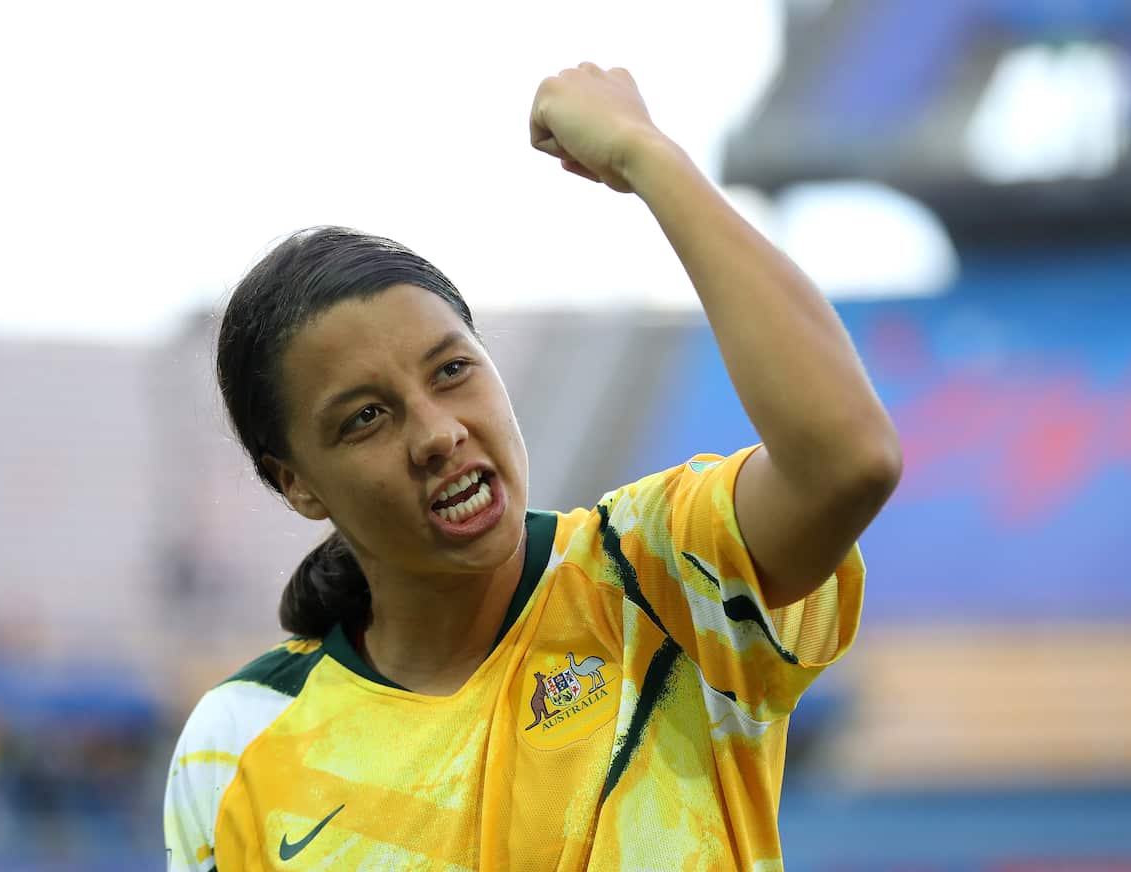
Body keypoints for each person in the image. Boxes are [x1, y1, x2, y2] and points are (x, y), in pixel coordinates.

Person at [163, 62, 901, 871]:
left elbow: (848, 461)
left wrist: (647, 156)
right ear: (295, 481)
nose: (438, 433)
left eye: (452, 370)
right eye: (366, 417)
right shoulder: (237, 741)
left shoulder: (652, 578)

+-------+

Directions for this task. Write out the material exactly as it stands, omitting every picture.

Response to the task.
Body keypoints for each person in the image. Boxes are [x1, y1, x2, y2] and points are (x, y), in pixel coordinates.

Person at [163, 62, 901, 871]:
left elbow: (848, 461)
left wrist: (647, 156)
right ear: (295, 481)
nose: (438, 433)
left eye: (452, 370)
right eye: (366, 417)
right shoulder: (237, 741)
left shoulder: (652, 578)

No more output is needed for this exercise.